California’s average gas price is highest in U.S., $3.845 a gallon
California has grabbed the top spot in a painful competition for highest gasoline prices in the nation, surpassing Hawaii and Alaska, the states where fuel is almost always more expensive than anywhere else in the U.S.
On Friday, California drivers paid an average of $3.845 for a gallon of regular gasoline, up more than 3 cents from the day before. With that increase, California became the state with the most costly gas, according to AAA’s daily fuel-price survey, toppling Hawaii, which was close behind at an average price of $3.836. Alaska came in third at $3.80.
Motorists can blame increasingly expensive oil and the rigors of making California’s clean-burning gasoline, which is produced by few refineries outside the state, experts said.
In New York futures trading, U.S. benchmark crude rose $2.51 to $104.42 a barrel, the highest closing in 2 1/2 years. In London, the European benchmark Brent crude rose $1.18 to $115.97 a barrel.
California has been hit harder than many other states by rising oil costs because its refineries use a significant amount of imported oil with a price based on Brent crude. And domestic crude from Alaska, which accounts for more than 15% of the state’s oil supply, has been trading at about $116 a barrel, well above the U.S. benchmark grade.
The pain at the pump is persuading some Californians that they need to do more to free themselves from fuel-price distress.
“We’ll be passing European gasoline prices next,” quipped James Fong, a 54-year-old AT&T technician. But Fong wasn’t laughing much as he drove his gas-electric hybrid past Los Angeles service stations selling gasoline for $3.99 to $4.19 a gallon.
“I own a Prius, but I don’t want to rely on gasoline at all anymore,” Fong said. “I’m saving up for a Tesla.”
Typically, Hawaii and Alaska drivers have it worse than those in the rest of the nation. That’s because all of Hawaii’s oil is shipped there, mostly from Alaska, said Bob van der Valk, a fuel-price specialist and petroleum consultant.
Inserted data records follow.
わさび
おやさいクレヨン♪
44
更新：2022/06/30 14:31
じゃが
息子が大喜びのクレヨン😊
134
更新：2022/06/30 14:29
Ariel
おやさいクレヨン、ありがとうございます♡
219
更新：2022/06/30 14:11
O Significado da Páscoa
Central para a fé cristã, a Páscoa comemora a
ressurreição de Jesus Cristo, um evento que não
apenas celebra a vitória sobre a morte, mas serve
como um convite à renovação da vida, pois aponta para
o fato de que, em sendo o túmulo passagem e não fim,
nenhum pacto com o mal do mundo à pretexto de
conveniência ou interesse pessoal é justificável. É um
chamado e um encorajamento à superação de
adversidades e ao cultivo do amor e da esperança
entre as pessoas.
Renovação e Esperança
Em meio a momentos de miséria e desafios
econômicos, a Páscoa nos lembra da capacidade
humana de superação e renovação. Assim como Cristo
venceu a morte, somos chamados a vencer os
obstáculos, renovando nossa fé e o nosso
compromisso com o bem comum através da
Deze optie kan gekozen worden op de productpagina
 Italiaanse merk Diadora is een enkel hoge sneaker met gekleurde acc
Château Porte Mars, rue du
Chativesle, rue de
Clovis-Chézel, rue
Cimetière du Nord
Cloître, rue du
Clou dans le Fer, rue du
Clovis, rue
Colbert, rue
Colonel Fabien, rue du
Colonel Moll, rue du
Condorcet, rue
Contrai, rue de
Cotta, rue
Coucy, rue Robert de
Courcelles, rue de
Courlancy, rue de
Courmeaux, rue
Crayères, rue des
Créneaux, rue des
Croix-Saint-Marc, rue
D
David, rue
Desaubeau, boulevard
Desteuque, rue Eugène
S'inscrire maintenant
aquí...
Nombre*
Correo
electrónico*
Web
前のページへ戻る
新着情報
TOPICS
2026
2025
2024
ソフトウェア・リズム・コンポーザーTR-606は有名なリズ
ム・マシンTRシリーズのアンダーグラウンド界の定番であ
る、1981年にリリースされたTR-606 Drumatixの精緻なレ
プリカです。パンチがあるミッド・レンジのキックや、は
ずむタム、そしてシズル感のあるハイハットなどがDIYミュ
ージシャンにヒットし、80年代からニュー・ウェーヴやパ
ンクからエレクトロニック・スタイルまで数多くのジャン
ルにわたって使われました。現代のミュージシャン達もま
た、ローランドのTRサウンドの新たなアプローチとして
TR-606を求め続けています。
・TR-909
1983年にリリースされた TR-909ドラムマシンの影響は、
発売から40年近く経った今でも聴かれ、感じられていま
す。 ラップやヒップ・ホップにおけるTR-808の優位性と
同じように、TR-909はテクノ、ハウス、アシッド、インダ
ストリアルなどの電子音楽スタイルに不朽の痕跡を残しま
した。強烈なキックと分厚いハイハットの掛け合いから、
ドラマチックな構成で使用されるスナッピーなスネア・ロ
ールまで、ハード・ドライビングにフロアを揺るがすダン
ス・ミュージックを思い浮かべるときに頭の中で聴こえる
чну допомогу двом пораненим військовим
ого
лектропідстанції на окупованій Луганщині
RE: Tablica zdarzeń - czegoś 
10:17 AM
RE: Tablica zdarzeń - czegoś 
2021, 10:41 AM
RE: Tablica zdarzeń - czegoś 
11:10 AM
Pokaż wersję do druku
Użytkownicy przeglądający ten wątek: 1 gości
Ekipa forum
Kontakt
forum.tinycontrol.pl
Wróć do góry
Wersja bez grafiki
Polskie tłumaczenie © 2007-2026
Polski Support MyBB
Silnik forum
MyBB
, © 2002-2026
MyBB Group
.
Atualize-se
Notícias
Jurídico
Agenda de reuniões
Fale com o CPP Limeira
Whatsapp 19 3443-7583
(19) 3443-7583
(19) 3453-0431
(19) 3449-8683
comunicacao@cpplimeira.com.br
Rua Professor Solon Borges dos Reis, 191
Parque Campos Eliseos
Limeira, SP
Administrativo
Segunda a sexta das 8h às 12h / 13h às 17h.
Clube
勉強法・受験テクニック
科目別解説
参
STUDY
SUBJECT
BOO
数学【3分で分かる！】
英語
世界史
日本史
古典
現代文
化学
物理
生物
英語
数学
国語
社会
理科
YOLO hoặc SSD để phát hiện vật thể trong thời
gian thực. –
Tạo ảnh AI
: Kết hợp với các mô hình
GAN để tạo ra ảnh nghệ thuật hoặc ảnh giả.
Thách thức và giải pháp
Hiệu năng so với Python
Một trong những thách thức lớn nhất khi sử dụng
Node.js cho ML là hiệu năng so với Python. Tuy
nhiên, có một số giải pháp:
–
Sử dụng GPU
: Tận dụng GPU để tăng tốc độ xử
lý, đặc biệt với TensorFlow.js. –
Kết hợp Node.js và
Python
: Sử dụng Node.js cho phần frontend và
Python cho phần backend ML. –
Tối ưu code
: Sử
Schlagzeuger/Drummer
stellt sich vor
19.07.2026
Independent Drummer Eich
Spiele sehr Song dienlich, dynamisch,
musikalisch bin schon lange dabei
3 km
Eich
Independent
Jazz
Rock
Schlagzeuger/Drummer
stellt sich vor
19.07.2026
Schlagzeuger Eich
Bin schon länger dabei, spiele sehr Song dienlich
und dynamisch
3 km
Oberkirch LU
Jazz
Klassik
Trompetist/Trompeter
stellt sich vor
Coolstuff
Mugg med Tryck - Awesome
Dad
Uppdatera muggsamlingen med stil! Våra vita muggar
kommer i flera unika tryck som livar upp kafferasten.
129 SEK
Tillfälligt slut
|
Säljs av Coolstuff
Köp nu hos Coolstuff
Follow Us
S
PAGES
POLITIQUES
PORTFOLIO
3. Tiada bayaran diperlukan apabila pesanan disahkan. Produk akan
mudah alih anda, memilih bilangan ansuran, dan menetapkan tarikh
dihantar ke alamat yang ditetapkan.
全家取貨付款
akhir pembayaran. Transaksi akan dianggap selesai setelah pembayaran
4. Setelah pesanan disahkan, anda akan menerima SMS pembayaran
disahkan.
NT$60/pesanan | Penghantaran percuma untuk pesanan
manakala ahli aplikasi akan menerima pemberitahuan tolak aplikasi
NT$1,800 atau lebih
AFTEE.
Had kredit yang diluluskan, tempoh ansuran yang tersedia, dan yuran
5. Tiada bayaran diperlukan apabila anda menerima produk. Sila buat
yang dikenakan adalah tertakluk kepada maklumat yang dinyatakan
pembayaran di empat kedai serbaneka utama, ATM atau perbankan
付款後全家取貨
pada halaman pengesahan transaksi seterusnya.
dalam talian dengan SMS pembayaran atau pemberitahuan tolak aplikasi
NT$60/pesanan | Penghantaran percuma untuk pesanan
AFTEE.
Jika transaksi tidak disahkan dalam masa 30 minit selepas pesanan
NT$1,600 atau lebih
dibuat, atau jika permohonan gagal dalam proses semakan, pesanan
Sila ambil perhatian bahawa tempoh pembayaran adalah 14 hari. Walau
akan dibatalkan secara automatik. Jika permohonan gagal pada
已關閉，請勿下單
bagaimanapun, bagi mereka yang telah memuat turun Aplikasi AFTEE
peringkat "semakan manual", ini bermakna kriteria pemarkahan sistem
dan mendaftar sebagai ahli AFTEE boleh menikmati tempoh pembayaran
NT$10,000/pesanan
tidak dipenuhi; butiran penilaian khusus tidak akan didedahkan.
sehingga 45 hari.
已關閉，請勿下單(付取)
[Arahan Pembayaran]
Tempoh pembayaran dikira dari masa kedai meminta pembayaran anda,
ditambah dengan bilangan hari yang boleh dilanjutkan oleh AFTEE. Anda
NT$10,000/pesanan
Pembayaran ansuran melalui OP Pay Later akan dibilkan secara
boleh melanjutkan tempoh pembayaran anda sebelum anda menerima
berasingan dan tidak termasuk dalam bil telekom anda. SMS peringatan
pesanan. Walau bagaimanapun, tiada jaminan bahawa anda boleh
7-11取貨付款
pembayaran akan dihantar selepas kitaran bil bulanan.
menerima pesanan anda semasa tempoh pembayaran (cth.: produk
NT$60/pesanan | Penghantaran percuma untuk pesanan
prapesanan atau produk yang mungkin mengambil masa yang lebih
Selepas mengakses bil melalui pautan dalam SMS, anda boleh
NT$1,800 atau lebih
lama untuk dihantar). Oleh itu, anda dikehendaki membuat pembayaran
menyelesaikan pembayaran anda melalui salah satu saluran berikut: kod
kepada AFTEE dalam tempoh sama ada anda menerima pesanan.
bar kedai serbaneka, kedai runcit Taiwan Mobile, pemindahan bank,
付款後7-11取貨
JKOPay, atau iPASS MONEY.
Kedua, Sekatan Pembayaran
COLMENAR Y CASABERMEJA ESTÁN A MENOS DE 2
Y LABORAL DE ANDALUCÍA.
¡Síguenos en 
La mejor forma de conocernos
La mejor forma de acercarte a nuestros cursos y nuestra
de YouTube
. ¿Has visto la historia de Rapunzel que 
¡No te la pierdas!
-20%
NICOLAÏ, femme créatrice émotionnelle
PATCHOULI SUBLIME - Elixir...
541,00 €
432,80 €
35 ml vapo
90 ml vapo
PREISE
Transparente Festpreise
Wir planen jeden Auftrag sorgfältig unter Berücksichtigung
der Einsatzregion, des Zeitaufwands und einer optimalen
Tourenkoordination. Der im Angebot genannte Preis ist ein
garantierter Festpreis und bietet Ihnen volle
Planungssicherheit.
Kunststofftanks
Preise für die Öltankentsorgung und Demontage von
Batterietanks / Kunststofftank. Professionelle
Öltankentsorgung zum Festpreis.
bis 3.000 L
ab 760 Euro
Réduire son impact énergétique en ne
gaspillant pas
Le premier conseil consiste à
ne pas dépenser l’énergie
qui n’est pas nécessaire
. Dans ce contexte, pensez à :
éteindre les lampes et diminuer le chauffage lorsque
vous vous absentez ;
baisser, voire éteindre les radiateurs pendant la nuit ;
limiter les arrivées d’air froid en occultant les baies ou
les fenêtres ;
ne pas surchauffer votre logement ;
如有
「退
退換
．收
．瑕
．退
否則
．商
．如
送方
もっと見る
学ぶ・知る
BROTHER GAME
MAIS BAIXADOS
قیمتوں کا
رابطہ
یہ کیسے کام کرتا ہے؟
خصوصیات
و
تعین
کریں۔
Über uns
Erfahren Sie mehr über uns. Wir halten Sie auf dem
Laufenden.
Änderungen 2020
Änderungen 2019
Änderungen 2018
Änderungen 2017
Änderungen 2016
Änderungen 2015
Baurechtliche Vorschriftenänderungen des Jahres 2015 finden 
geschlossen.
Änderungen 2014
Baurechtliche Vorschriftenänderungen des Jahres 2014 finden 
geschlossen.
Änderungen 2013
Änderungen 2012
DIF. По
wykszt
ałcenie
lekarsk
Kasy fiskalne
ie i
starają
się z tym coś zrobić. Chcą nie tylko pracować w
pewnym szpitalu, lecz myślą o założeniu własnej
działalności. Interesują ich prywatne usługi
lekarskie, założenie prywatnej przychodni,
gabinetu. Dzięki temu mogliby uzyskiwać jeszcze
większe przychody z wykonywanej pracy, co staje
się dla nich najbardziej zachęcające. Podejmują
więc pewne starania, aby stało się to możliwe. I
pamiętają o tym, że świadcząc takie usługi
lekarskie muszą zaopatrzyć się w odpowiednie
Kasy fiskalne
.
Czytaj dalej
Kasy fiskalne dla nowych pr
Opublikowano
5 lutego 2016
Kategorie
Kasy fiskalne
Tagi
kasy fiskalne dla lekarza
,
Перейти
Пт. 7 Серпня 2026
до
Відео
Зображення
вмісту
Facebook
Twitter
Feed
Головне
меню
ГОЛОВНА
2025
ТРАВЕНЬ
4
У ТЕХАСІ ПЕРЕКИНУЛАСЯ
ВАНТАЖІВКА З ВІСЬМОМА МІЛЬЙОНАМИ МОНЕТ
And Alaska has to ship some of its oil to be refined in the Pacific Northwest and then have it shipped back, greatly raising costs, he said.
The last time California’s prices were higher than in both of those states on a regular basis was in 2008 during the last gasoline-price shock. And prices are expected to continue to rise if unrest continues in the Mideast and North Africa and fuel demand rises with an improving economy.
“Everyone’s price is going to continue to go up,” Van der Valk said. “We could be looking at $4.75-a-gallon gasoline in California, but the one that is really going to hurt is diesel, which could go to $5.25 a gallon. This year, we’re up the creek without the paddle.”
The highest average gasoline price in California was $4.61 a gallon on June 19, 2008, and the record diesel average was $5.152 a gallon a month earlier, according to AAA’s survey. The current gas-price surge is being felt nationwide, with 10 states averaging $3.537 a gallon or more: California, Hawaii, Alaska, New York, Connecticut, Illinois, Nevada, Oregon, Washington and Michigan.
The AAA national average, which uses credit card receipts from more than 100,000 retailers around the U.S., rose to $3.471 a gallon Friday, up 4.4 cents overnight.
“A lot of these states are seeing their gasoline prices catch up to the increases in oil prices. Unfortunately, they still have a lot of ground to cover before it ends,” said Patrick DeHaan, senior petroleum analyst for GasBuddy.com, a price-tracking website.
Some economists fear that soaring energy costs could sap the economic recovery.
“The recent spike in gasoline prices, caused by rebellions in Libya, Egypt and elsewhere, is siphoning off consumer dollars and dampening business interest in adding employees,” said Peter Morici, a professor at the University of Maryland’s Smith School of Business.
And for drivers like Fong, it was time to take the next step. Fong is not only saving up for an all-electric Tesla, he’s also studying how to install solar panels at his home; he figures it will be cheaper to install the solar-energy system himself.
“We’re a world economy now. All of the other countries are vying for the same oil we use and it’s just going to keep pushing those prices up,” Fong said. “I want to get way ahead of the curve.”